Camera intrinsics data

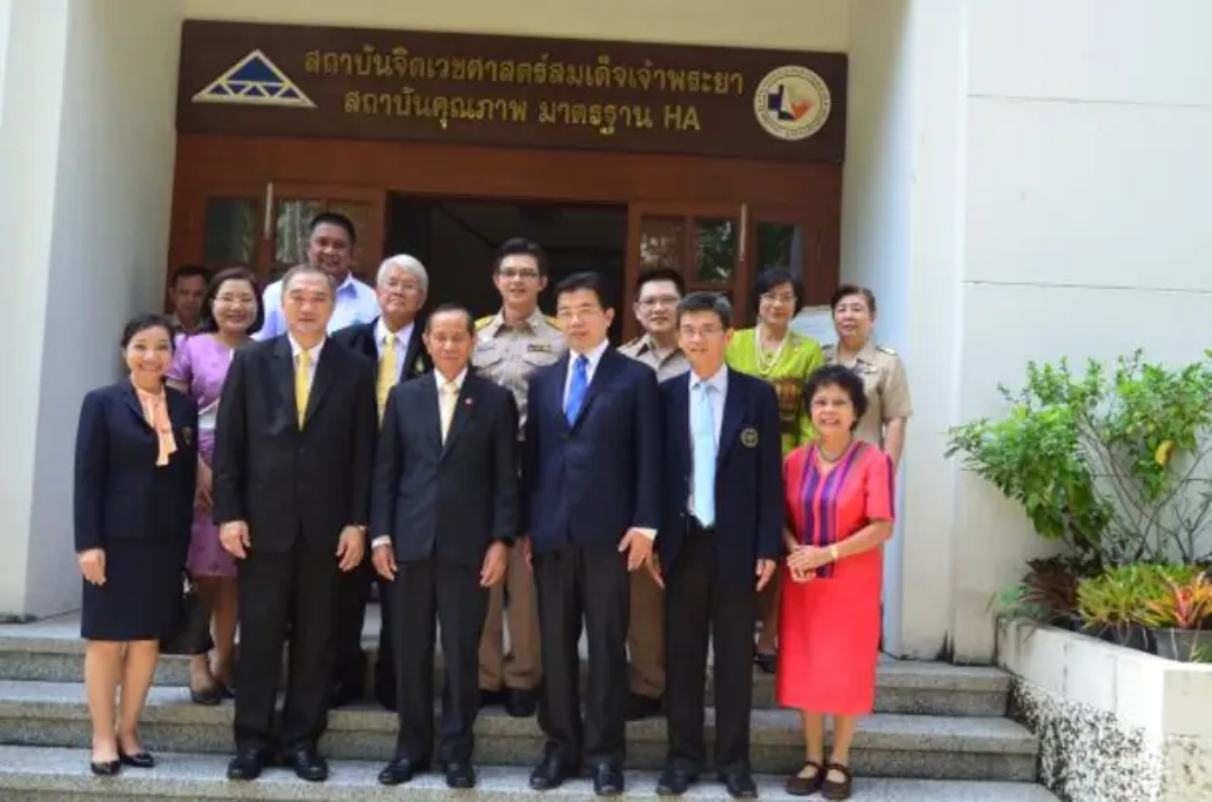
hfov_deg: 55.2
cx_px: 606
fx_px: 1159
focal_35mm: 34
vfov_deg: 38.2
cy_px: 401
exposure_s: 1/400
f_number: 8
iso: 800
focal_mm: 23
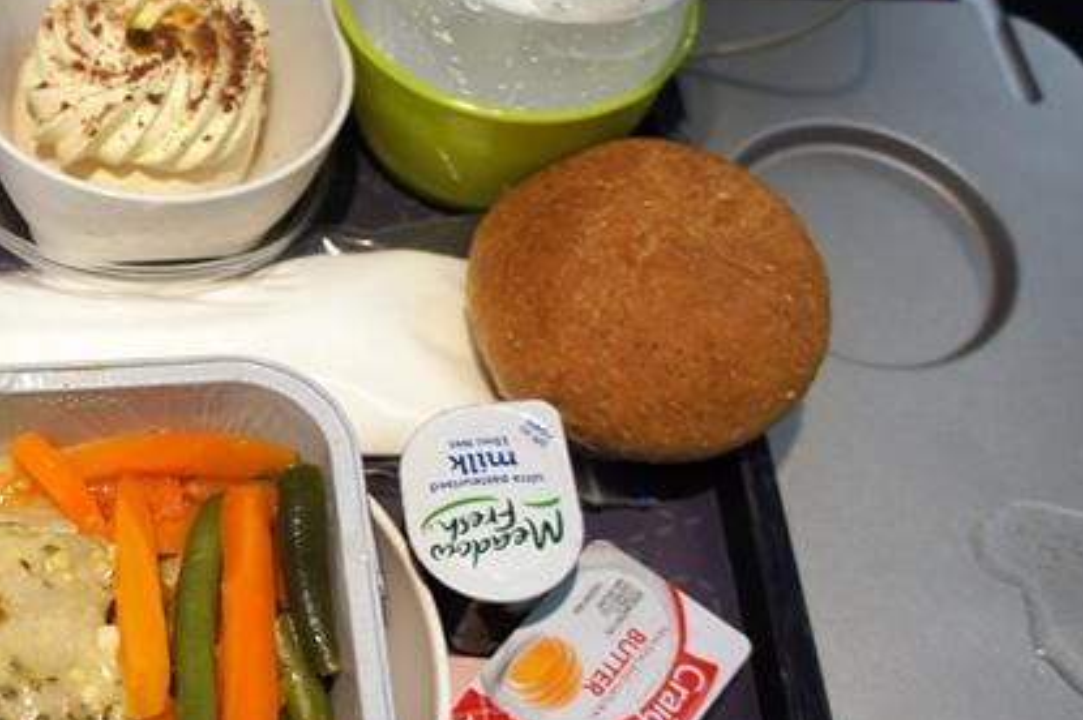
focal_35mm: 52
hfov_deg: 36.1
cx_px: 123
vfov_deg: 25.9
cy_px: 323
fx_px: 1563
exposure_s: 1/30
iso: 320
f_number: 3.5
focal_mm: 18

---

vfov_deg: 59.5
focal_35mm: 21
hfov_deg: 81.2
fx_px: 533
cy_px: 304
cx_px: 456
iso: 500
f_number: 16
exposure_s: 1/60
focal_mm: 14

---

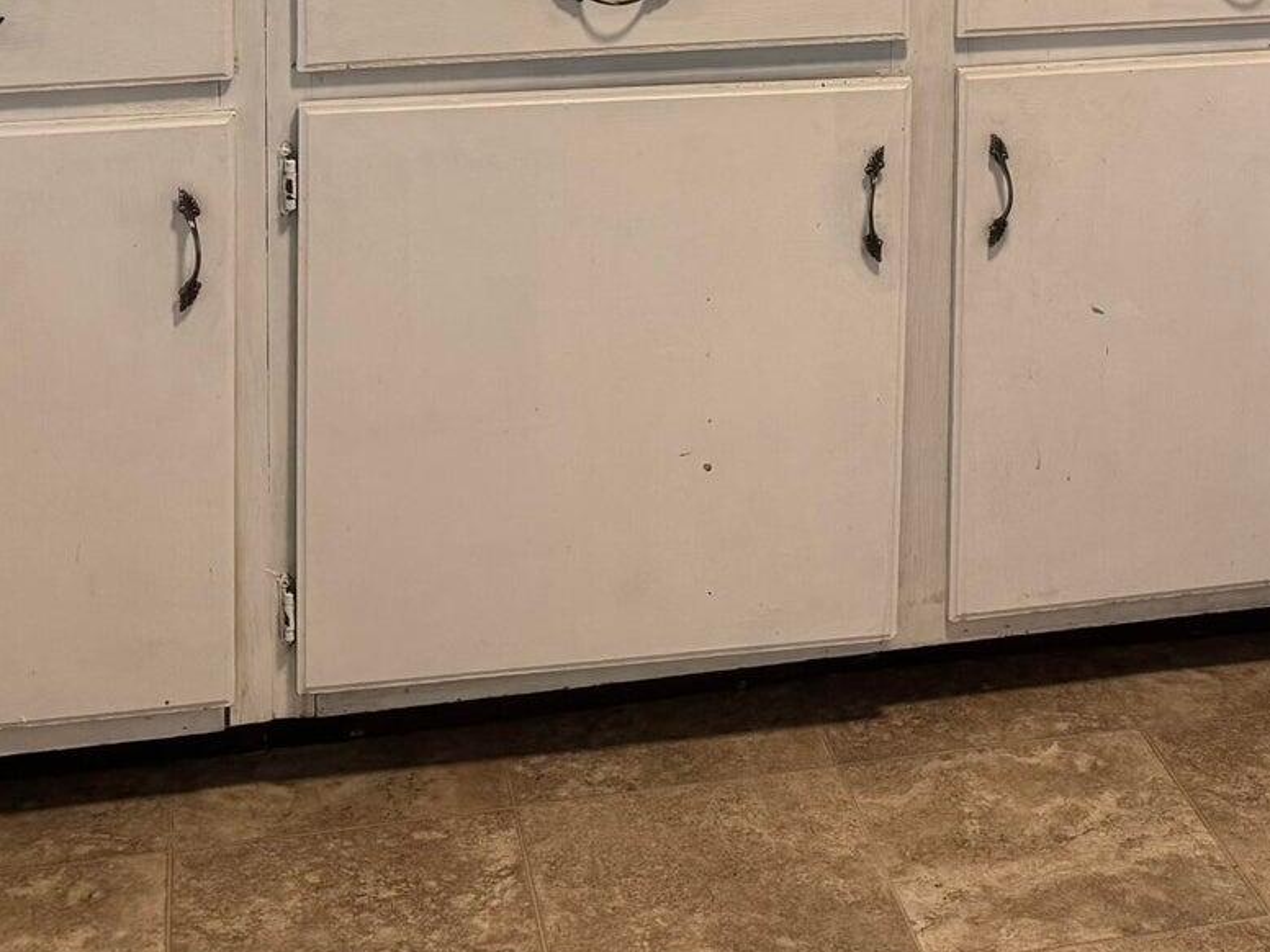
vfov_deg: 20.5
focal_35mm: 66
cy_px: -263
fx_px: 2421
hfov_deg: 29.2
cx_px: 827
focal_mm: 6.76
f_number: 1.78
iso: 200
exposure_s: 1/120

◆ **How to complete this task**:
Your answer must be the exact lines from the records above, from the one containing "hfov_deg: 55.2" through the one containing "focal_mm: 18", both included, with every picture left out.

◆ **Response area**:
hfov_deg: 55.2
cx_px: 606
fx_px: 1159
focal_35mm: 34
vfov_deg: 38.2
cy_px: 401
exposure_s: 1/400
f_number: 8
iso: 800
focal_mm: 23
focal_35mm: 52
hfov_deg: 36.1
cx_px: 123
vfov_deg: 25.9
cy_px: 323
fx_px: 1563
exposure_s: 1/30
iso: 320
f_number: 3.5
focal_mm: 18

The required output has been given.